● EXERCISE INSTRUCTIONS
Starting with the first line of the data below, copy each line up to and including the one containing "Small Data Set". Pictures stay out.

WORKING DATA section start

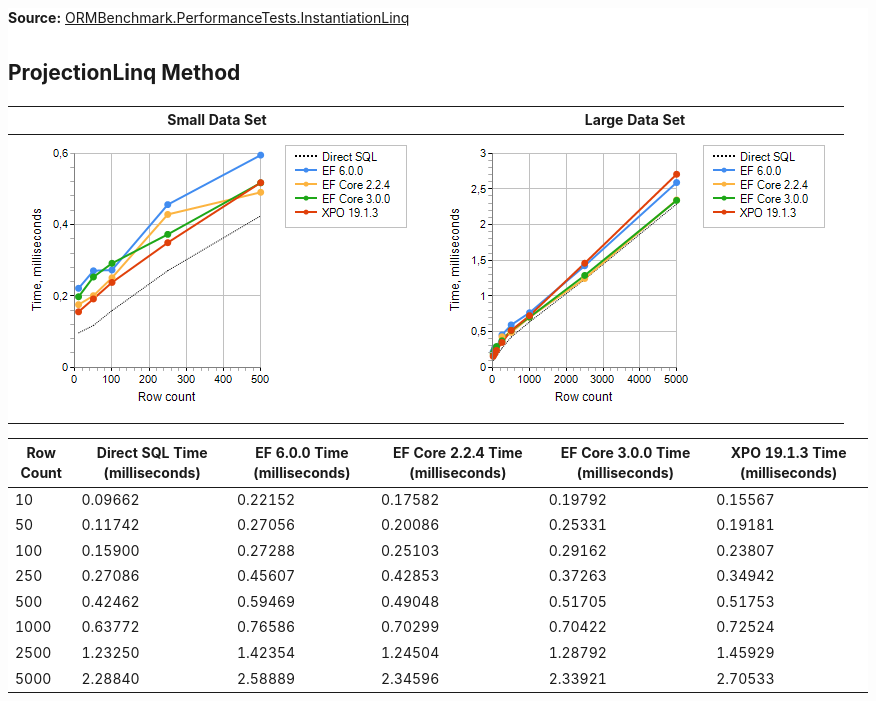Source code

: **Source:** [ORMBenchmark.PerformanceTests.InstantiationLinq](/Benchmarks/ORMBenchmark/PerformanceTests/PerformanceTestSet.cs#L126-L130)

## ProjectionLinq Method

|                    Small Data Set                    |                    Large Data Set                    |
| ---------------------------------------------------- | ---------------------------------------------------- |
| ![](/Benchmarks/images/ProjectionLinq-small-data-set.png) | ![](/Benchmarks/images/ProjectionLinq-large-data-set.png) |

|Row Count                     |Direct SQL Time (milliseconds)|EF 6.0.0 Time (milliseconds)  |EF Core 2.2.4 Time (milliseconds)|EF Core 3.0.0 Time (milliseconds)|XPO 19.1.3 Time (milliseconds)|
|------------------------------|------------------------------|------------------------------|------------------------------|------------------------------|------------------------------|
|10                            |0.09662                       |0.22152                       |0.17582                       |0.19792                       |0.15567                       |
|50                            |0.11742                       |0.27056                       |0.20086                       |0.25331                       |0.19181                       |
|100                           |0.15900                       |0.27288                       |0.25103                       |0.29162                       |0.23807                       |
|250                           |0.27086                       |0.45607                       |0.42853                       |0.37263                       |0.34942                       |
|500                           |0.42462                       |0.59469                       |0.49048                       |0.51705                       |0.51753                       |
|1000                          |0.63772                       |0.76586                       |0.70299                       |0.70422                       |0.72524                       |
|2500                          |1.23250                       |1.42354                       |1.24504                       |1.28792                       |1.45929                       |
|5000                          |2.28840                       |2.58889                       |2.34596                       |2.33921                       |2.70533                       |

WORKING DATA section end

● TASK ANSWER
Source code

: **Source:** [ORMBenchmark.PerformanceTests.InstantiationLinq](/Benchmarks/ORMBenchmark/PerformanceTests/PerformanceTestSet.cs#L126-L130)

## ProjectionLinq Method

|                    Small Data Set                    |                    Large Data Set                    |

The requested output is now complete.